Cette semaine, focus sur une nouveauté qui suscite la curiosité : Seven Deadly Sins de Nakaba Suzuki. Annoncé comme le shônen de l’année par son éditeur, Pika, c’est un des gros lancements de 2014 (communication d’envergure, lancement sur le Salon du Livre de Paris, etc). Lorsque que j’ai évoqué ce titre au début du mois sur Twitter, beaucoup de « alors c’est comment ? » ont éclos…. Une bonne raison pour vous en dire plus.

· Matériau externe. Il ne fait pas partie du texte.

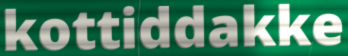
kottiddakkeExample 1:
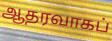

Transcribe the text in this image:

ஆதரவாகப்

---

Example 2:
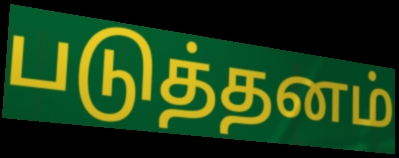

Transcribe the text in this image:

படுத்தனம்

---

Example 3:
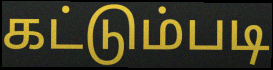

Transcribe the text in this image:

கட்டும்படி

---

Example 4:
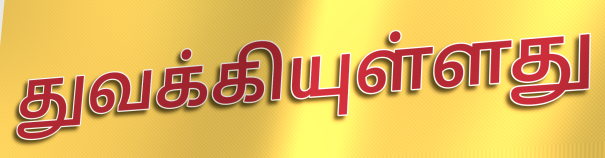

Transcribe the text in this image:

துவக்கியுள்ளது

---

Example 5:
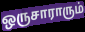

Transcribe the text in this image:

ஒருசாராரும்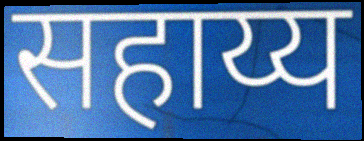
सहाय्य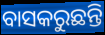
ବାସକରୁଛନ୍ତିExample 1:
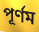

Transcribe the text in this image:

পূর্ণম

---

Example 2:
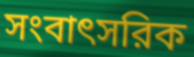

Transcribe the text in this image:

সংবাৎসরিক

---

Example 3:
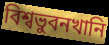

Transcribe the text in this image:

বিশ্বভুবনখানি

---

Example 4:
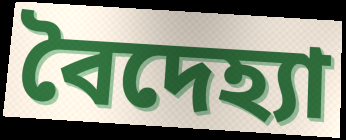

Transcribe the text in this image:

বৈদেহ্যা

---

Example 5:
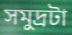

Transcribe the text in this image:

সমুদ্রটা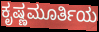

Au Japon, Seven Deadly Sins est publié dans le magazine star de la Kodansha, l’hebdomadaire Weekly Shônen Magazine, où l’on trouve des titres comme Ippo, Fairy Tail ou encore Dream Team. Sous le nom Nanatsu no Taizai, l’œuvre a débuté en février 2013 au Japon et son huitième tome sera publié en avril prochain. Une série animée est déjà dans les cartons au Japon, pour 2014 ou 2015. Il est probable qu’on recroise le manga dans les top Oricon en fin d’année, vu que les premiers tomes se vendaient autour de 130-140 000 exemplaires la semaine de leur sortie (en 2013 en tout cas) et qu’il s’en est vendu 3 millions d’exemplaires au total depuis les débuts de la série.

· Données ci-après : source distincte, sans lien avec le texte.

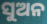
ସୁଅନ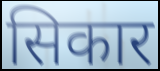
सिकारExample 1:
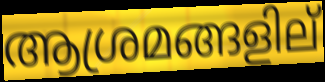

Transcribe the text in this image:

ആശ്രമങ്ങളില്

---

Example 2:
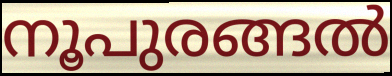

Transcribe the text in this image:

നൂപുരങ്ങൽ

Avant de se lancer dans ces premières impressions, un dernier mot sur l’auteur : Nakaba Suzuki est loin d’être un débutant. Né en 1977 il a commencé sa carrière en 1994 avec une histoire du nom de Revenge et a enchainé depuis une demi-douzaine de série dont Kongô Banchô publié chez nous par Kana. Fait notable : il travaille sans assistant et il est l’un des rares à avoir publié une série dans les quatre gros magazines hebdomadaires : Shônen Jump (Shueisha), Shônen Sunday (Shogakukan), Shônen Champion (Shôgakukan) et Shonen Magazine (Kodansha). Un homme d’expérience, donc.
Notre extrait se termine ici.